**EXERCISE SET**.
(1) Write out the passage of the blog text that starts with "What did I do" and goes on through "oh darn ...".
(2) List every person the blog text refers to by name or initials.

**GIVEN TEXT**.
-=-=-

Renal Cell Live!

Thursday, February 22, 2007

Maintenance and Monitoring

We've returned to life as normal following the snow, so yesterday I went to 2 appointments in Columbus that were rescheduled from the previous week. First up in the morning was the regular Aranesp/Zometa tango, with a twist. My hemoglobin level was 13.4, so again, no Aranesp needed; but this being the third session with elevated levels, I'm officially off Aranesp for the first time in over 2 years!

In the afternoon, I met with Dr SC for the first time since summer. He informed me that my creatinine level is slightly elevated, indicating that my remaining kidney isn't working as efficiently as it has been. As Zometa's side effects include depressed kidney function, he is taking me off Zometa, substituting a 4-week followup for labwork in place of the infusion. We'll continue labwork on a 4-week rotation, and resume Aranesp and/or Zometa as needed based on monitored results. I'll still have to get poked, of course, but I won't miss the injections and infusions. I suspect my insurance company won't miss them either: without these drugs my maintenance costs drop from $20,000 a month to about $9,000 a month.

What did I do with the 4-hour break between appointments? My friend and sister Mary drove down with me, so we met friend CR for lunch and discussed her involvement with the Central Ohio Fiction Writers. Then Mary and I checked out cookware at TJMaxx. Her kitchen remodeling is nearly finished and she's got to replace some pans to work with her new cooktop; I need to replace some of my 30-plus year old bakeware. Shopping, oh darn ...

Labels: , , ,

Wednesday, February 14, 2007

What Makes a Blizzard?

It's finally stopped snowing here - we had from my count at least 29 hours of continuous snow (with some sleet mixed in), resulting in 18" and accompanied by high northerly winds. There are impressive drifts around the house and, unfortunately, across the lane. I rearranged doctors' appointments scheduled for today, tomorrow and Friday such that hopefully I won't have to depend on being able to get out and about, as there is some doubt I can accomplish that feat. Perhaps my favorite contractor Jerry can come dig us out. Fortunately we've not lost power (touch wood) and there's plenty of food in the house; remnants of preparedness, born of growing up in the country. Oddly enough with all this weather going on, our county was never tagged for the persistent blizzard warnings from the National Weather Service, though all the surrounding counties were. I'd no idea that blizzards respected county borders.

-=-=-

(Keypoint data for each instance)
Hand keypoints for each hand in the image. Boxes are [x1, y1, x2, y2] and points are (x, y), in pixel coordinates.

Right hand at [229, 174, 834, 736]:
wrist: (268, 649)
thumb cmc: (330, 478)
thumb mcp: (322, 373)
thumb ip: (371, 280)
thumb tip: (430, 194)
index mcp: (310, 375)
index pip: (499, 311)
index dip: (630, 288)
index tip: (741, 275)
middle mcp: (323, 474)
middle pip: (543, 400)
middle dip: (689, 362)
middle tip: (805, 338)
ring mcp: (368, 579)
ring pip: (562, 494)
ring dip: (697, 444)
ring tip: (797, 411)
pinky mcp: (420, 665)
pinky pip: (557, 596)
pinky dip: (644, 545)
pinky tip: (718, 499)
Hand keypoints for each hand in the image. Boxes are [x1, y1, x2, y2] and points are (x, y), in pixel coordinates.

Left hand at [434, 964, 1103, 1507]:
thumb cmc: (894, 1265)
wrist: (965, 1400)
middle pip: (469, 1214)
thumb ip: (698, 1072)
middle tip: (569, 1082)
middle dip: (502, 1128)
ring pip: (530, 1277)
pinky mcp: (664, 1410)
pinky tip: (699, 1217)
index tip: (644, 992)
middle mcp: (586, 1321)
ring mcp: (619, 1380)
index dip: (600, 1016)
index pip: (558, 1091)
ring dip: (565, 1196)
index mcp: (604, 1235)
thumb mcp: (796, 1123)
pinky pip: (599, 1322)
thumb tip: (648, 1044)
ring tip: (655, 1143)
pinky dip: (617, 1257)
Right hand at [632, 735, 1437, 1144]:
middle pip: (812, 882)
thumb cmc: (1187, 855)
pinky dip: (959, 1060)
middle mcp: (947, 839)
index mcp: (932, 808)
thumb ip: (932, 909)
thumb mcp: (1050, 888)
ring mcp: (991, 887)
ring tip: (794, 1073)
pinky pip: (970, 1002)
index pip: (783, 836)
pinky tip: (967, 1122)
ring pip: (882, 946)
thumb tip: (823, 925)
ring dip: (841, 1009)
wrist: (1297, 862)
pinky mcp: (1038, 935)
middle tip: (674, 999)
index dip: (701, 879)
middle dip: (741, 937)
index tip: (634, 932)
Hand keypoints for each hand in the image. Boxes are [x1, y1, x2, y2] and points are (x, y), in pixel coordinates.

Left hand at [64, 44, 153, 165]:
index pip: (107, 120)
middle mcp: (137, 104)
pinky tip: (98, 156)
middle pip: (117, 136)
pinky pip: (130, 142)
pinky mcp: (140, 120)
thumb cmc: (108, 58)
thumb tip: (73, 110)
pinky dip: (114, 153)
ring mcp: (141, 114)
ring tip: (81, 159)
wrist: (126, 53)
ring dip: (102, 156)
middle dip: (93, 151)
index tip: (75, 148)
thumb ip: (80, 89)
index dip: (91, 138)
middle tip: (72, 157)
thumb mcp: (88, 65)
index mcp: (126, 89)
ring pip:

-=-=-

**RESULTS OF THE EXERCISE**.
(1)
What did I do with the 4-hour break between appointments? My friend and sister Mary drove down with me, so we met friend CR for lunch and discussed her involvement with the Central Ohio Fiction Writers. Then Mary and I checked out cookware at TJMaxx. Her kitchen remodeling is nearly finished and she's got to replace some pans to work with her new cooktop; I need to replace some of my 30-plus year old bakeware. Shopping, oh darn ...

(2)
Dr SC
Mary
CR
Jerry